## YOUR OBJECTIVE
Which lines of the entries below run from the one holding "right front paw: (621, 1786)" to the one holding "nose: (668, 1122)", inclusive? Set down exactly those lines and no others.

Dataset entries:
:::
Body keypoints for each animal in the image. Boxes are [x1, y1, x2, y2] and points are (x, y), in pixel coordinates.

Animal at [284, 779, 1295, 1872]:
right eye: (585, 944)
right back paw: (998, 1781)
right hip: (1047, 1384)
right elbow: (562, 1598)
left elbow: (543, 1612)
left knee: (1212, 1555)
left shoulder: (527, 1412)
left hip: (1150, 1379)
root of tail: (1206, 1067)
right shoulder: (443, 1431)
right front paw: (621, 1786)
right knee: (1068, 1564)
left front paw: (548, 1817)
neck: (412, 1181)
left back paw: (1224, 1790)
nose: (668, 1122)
:::
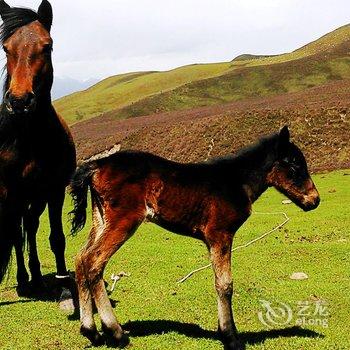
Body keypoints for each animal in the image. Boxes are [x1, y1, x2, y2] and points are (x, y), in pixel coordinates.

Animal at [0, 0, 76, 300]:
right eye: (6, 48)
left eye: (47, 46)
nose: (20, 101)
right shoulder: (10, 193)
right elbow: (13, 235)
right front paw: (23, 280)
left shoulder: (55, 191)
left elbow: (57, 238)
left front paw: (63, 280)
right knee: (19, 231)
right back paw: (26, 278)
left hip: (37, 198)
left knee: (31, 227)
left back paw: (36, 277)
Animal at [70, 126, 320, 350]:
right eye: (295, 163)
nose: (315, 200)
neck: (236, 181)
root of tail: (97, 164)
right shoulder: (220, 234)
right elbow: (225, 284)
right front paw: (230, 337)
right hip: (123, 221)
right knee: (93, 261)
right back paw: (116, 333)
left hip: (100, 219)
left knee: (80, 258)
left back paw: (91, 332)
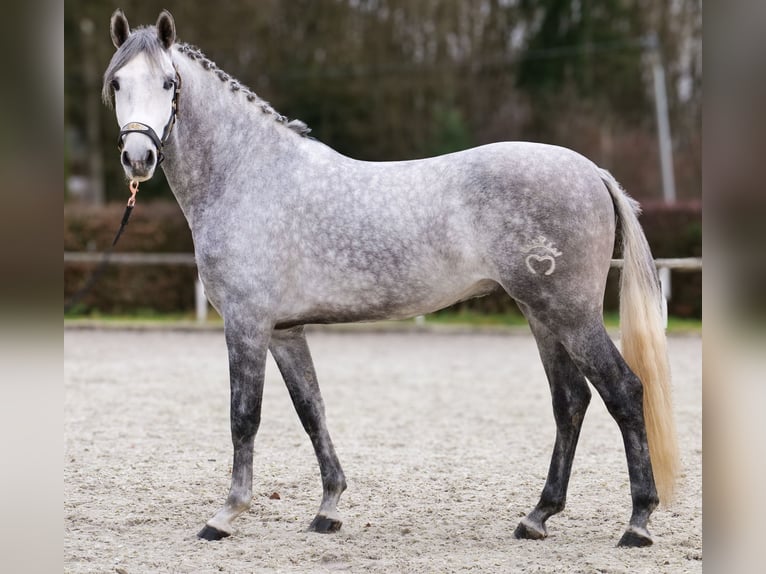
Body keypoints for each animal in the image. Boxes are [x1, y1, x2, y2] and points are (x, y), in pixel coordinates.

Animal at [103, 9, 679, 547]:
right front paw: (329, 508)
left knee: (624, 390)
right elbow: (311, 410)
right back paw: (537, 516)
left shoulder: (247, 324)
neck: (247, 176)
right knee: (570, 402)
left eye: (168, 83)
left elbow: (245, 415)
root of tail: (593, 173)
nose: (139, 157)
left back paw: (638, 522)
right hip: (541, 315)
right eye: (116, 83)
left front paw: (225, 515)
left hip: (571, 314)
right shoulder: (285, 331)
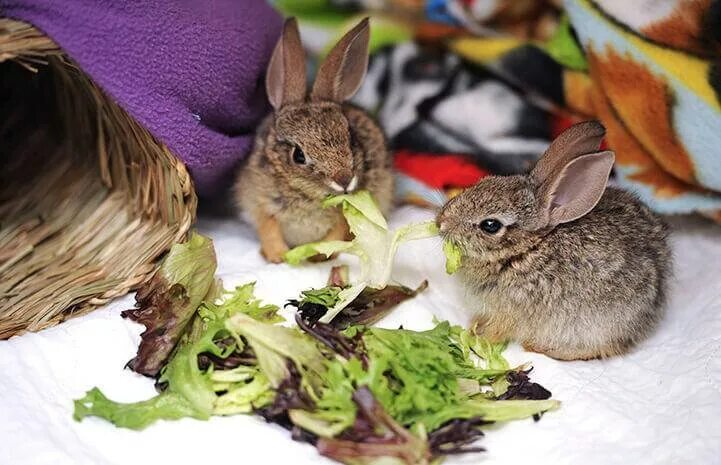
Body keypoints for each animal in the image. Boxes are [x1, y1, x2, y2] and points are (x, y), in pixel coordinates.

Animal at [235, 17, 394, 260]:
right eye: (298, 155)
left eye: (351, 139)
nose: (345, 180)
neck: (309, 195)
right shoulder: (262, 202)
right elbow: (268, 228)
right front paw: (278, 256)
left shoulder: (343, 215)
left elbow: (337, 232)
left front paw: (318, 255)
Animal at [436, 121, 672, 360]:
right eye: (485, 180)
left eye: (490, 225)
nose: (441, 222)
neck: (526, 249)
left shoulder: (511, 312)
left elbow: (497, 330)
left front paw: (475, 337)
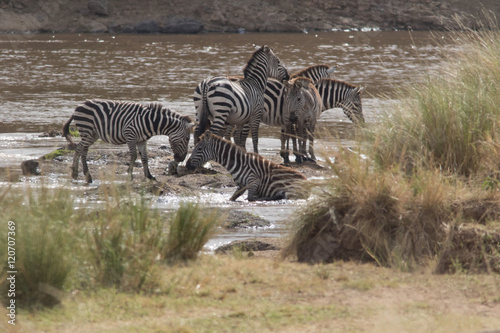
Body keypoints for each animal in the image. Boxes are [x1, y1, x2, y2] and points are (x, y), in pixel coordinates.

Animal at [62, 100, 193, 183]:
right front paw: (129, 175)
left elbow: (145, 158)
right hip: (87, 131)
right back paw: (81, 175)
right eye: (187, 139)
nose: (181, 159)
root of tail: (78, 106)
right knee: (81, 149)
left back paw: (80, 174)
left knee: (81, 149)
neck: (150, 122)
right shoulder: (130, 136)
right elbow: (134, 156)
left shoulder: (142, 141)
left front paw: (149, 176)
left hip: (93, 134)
:::
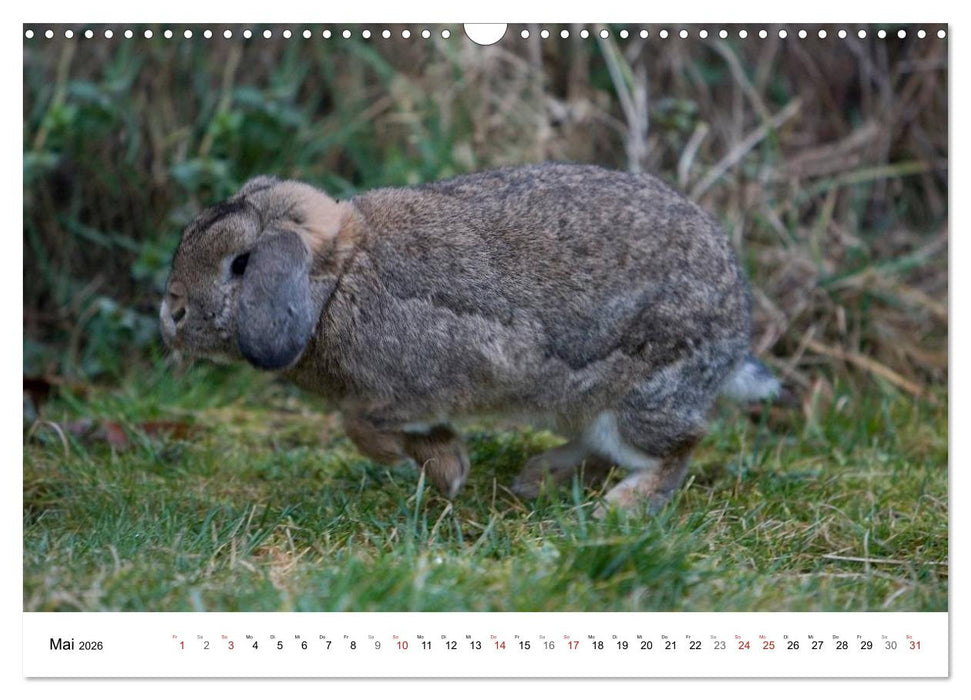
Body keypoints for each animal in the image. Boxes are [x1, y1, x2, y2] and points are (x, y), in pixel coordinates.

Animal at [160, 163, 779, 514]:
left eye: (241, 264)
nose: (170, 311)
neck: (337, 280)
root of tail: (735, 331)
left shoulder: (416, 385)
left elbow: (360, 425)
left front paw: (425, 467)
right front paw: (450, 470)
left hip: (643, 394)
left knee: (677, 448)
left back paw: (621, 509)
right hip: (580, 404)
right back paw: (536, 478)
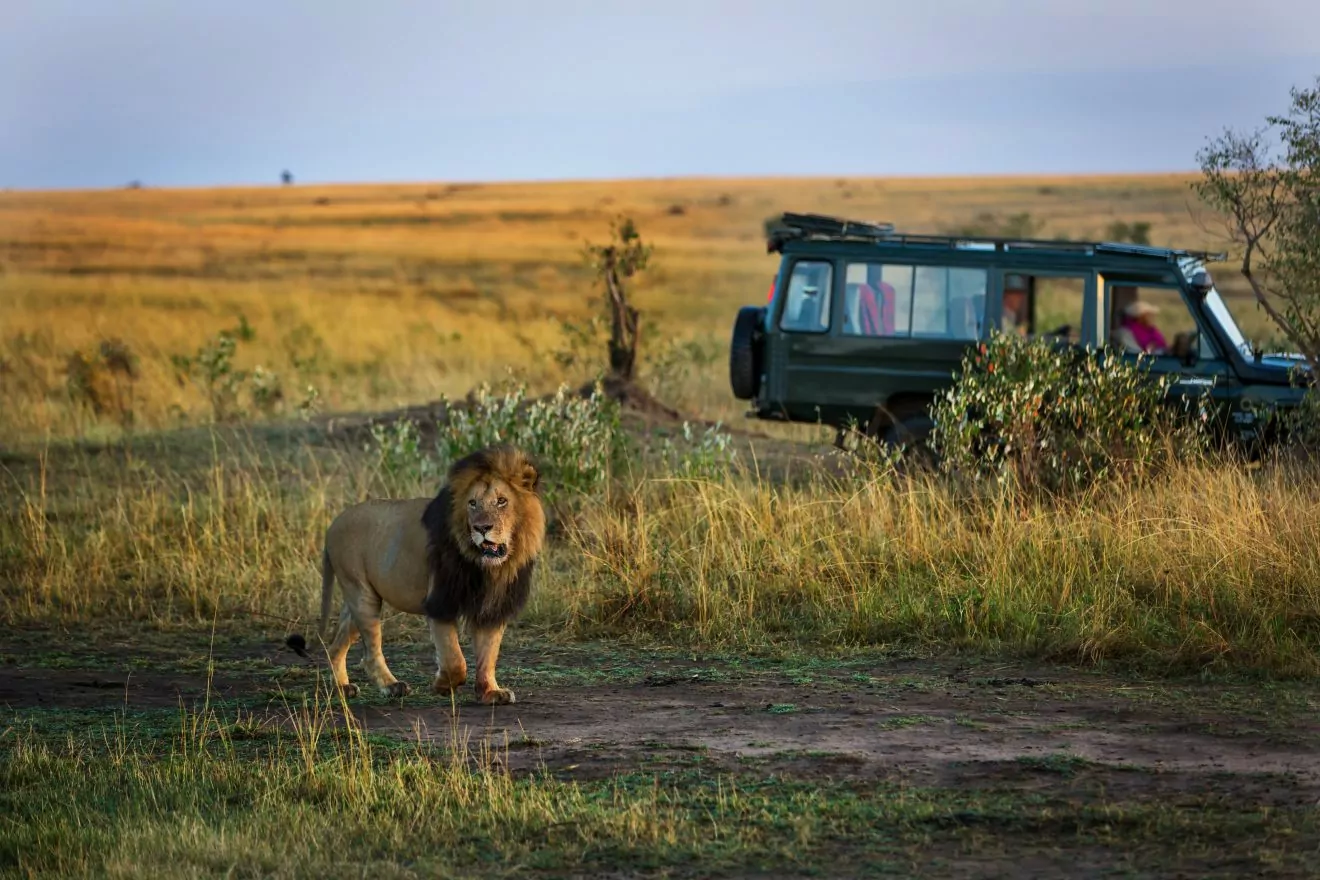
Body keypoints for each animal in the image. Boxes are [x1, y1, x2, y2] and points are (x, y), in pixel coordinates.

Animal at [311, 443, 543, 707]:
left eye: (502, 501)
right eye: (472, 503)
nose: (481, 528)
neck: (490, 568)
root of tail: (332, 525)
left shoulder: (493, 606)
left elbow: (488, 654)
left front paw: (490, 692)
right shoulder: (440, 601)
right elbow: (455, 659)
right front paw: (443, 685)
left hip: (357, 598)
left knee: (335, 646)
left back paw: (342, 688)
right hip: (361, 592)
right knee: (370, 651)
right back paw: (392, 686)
:::
## RESPONSE
right front paw: (621, 1786)
right knee: (1068, 1564)
left front paw: (548, 1817)
neck: (412, 1181)
left back paw: (1224, 1790)
nose: (668, 1122)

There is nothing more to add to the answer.